STUDY MATERIAL Start Marker
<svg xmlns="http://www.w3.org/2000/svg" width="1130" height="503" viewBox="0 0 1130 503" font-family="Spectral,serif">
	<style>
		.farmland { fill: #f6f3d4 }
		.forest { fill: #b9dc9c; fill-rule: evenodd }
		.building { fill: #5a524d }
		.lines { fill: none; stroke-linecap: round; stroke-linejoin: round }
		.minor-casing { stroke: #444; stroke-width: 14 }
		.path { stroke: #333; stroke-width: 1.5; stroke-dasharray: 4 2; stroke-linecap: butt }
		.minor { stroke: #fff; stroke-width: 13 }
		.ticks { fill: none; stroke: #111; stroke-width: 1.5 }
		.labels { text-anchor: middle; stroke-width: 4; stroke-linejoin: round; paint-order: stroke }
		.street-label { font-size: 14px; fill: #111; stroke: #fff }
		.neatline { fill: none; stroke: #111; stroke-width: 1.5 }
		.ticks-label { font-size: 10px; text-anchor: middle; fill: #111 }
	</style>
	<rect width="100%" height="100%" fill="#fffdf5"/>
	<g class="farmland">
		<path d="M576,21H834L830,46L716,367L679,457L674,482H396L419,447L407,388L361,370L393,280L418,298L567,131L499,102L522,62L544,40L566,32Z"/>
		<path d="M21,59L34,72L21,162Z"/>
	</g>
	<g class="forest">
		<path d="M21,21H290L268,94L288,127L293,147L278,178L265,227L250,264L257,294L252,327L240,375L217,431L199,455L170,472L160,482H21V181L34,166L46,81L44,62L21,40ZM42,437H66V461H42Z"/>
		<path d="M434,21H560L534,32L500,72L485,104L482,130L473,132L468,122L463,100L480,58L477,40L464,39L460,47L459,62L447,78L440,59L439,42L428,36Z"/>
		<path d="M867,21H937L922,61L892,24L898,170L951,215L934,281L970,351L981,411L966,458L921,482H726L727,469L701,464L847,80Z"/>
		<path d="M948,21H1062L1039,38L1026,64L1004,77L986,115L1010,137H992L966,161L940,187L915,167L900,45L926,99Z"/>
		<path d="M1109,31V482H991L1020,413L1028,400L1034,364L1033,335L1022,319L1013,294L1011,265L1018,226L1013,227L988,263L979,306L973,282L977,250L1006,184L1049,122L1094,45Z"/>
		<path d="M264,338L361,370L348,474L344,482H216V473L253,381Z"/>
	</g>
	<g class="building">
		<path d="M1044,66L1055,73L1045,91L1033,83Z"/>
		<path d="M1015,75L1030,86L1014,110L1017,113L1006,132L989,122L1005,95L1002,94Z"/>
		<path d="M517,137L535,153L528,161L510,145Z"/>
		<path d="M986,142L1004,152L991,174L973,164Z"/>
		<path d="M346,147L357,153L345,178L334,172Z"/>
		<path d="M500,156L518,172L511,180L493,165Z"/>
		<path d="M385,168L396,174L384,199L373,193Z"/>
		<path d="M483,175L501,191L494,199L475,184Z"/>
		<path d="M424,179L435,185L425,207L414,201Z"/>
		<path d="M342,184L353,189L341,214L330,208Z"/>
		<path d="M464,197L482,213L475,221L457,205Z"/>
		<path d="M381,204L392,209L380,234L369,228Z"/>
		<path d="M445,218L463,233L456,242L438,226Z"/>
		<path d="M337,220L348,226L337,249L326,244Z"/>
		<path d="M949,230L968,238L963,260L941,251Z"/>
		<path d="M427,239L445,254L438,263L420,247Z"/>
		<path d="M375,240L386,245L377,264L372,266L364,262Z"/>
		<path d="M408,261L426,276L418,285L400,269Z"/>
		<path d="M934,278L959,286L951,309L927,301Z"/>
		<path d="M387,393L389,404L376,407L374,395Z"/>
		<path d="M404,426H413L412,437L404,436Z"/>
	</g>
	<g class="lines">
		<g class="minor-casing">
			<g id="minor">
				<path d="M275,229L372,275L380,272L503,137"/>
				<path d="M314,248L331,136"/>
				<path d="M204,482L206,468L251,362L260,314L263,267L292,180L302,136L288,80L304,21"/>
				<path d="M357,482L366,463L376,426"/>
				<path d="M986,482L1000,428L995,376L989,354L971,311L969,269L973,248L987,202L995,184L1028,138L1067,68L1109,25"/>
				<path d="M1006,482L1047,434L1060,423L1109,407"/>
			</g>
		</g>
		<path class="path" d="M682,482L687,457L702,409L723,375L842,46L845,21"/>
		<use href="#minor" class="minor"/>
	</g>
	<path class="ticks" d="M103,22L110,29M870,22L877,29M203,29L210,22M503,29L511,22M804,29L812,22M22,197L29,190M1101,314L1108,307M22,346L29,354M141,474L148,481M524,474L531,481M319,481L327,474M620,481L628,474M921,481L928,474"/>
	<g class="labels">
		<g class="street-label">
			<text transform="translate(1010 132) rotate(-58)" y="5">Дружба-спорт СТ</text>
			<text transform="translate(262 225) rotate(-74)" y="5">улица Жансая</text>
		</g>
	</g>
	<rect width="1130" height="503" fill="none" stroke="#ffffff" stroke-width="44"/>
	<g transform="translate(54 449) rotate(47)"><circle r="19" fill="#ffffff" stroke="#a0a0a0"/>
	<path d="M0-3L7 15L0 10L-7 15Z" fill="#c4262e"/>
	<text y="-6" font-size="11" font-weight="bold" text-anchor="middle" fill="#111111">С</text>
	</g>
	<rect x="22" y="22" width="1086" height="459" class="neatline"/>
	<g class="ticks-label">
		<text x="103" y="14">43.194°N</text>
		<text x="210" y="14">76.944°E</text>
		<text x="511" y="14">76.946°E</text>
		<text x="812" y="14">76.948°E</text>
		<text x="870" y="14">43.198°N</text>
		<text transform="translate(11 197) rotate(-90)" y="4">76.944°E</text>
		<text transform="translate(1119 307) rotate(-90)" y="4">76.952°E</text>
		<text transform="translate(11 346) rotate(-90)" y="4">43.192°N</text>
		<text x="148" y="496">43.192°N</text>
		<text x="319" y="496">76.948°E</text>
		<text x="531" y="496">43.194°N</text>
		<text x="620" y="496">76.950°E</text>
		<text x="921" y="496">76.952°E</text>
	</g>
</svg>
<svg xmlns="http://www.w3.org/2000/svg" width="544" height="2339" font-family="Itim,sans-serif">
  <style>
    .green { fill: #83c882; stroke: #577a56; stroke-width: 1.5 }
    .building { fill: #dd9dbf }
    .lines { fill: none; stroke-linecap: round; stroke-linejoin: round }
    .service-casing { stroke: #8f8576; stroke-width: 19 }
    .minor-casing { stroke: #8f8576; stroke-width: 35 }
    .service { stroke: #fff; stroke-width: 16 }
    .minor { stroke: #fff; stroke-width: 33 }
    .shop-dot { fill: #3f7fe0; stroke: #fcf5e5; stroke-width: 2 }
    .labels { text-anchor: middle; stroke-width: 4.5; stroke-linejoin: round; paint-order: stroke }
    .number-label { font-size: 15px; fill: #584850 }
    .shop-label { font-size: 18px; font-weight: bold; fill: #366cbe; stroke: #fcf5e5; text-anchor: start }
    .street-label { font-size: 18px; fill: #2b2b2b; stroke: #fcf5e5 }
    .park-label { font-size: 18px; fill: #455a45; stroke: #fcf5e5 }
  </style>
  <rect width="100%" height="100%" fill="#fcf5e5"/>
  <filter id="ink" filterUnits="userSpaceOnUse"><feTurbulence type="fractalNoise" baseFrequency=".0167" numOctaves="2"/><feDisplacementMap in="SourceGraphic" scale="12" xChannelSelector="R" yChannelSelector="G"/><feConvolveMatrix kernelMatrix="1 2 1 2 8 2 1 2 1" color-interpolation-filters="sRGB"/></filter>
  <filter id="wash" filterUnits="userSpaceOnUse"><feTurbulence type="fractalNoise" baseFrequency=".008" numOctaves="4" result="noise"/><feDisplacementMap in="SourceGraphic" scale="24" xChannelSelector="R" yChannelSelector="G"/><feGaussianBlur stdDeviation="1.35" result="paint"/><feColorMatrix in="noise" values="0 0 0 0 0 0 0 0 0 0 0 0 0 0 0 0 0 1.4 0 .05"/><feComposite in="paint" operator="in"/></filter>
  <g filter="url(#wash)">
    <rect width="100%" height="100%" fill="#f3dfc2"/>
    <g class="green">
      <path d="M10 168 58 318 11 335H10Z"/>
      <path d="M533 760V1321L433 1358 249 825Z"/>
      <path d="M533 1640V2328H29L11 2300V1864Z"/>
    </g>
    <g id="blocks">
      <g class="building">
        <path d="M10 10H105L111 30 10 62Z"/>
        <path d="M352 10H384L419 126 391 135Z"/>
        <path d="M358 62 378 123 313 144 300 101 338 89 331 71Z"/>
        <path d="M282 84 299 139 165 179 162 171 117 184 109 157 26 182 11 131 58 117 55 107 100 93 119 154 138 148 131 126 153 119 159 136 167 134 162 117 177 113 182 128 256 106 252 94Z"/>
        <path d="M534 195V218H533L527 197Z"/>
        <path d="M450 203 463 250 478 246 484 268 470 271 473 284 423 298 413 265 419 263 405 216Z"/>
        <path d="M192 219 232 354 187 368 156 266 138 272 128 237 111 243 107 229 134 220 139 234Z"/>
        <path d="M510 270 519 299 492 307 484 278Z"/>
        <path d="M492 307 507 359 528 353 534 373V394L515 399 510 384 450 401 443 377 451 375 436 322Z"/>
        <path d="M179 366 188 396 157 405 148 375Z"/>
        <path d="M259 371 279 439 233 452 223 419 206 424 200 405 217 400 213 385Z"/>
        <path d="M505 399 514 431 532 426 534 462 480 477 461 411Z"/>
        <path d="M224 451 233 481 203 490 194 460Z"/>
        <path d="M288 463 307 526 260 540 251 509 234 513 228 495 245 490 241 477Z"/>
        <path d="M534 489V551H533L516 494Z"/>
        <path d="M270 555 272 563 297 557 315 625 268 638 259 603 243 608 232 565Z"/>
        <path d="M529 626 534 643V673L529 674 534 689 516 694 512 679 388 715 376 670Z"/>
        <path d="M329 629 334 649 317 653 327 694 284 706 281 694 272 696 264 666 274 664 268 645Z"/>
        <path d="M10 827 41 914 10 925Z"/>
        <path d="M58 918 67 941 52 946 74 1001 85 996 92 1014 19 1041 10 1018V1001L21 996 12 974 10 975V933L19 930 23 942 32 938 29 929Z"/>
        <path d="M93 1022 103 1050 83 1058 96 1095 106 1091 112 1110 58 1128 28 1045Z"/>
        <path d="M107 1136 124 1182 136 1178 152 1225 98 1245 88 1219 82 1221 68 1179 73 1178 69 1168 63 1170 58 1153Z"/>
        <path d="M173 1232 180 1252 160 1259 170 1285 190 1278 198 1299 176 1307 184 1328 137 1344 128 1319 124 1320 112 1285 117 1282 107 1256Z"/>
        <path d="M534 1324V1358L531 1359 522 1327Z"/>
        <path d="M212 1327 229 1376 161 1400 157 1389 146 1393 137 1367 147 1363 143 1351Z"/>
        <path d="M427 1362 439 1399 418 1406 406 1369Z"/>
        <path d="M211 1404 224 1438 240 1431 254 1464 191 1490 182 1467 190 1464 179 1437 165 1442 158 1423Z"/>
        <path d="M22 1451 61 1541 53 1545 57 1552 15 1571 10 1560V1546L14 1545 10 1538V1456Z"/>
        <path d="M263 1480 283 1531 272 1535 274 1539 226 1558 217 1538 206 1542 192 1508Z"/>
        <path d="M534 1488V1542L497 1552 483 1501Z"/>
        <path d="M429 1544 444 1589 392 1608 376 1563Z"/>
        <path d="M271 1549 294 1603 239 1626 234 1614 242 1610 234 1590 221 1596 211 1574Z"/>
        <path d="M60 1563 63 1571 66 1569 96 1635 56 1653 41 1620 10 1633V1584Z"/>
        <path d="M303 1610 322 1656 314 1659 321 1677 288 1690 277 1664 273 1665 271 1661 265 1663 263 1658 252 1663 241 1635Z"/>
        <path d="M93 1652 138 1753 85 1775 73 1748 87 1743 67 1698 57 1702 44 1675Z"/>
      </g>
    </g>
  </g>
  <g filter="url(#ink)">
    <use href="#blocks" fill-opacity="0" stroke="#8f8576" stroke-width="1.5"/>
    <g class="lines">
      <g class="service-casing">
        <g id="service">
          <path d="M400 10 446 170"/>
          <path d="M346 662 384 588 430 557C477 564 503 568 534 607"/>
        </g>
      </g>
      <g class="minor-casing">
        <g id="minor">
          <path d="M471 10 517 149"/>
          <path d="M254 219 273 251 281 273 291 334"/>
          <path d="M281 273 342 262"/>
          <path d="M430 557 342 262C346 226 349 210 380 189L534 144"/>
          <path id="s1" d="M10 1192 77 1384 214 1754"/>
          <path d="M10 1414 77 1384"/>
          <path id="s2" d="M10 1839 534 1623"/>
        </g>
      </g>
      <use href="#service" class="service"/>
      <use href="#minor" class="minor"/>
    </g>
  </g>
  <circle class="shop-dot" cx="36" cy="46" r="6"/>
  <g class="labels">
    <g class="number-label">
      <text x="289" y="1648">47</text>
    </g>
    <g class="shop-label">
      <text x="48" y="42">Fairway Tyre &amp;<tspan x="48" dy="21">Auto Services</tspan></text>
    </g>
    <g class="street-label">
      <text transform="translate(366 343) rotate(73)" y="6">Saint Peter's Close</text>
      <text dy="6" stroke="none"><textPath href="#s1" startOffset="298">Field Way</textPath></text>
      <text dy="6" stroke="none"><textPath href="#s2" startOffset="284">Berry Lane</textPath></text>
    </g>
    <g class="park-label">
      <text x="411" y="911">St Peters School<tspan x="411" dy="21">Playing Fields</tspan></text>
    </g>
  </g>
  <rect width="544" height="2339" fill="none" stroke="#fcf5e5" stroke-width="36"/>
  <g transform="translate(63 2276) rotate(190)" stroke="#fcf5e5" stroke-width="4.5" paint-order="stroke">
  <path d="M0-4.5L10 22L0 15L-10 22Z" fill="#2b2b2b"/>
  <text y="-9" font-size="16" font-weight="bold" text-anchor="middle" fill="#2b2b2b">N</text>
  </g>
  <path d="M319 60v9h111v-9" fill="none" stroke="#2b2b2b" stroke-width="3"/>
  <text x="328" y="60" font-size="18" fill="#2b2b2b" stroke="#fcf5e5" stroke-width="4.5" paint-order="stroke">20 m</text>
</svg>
STUDY MATERIAL End Marker
WORK ORDER
Only one number is needed: please count the lines of the entries above in which the string "fractalNoise" occurs.

ANSWER TO THE PROBLEM
2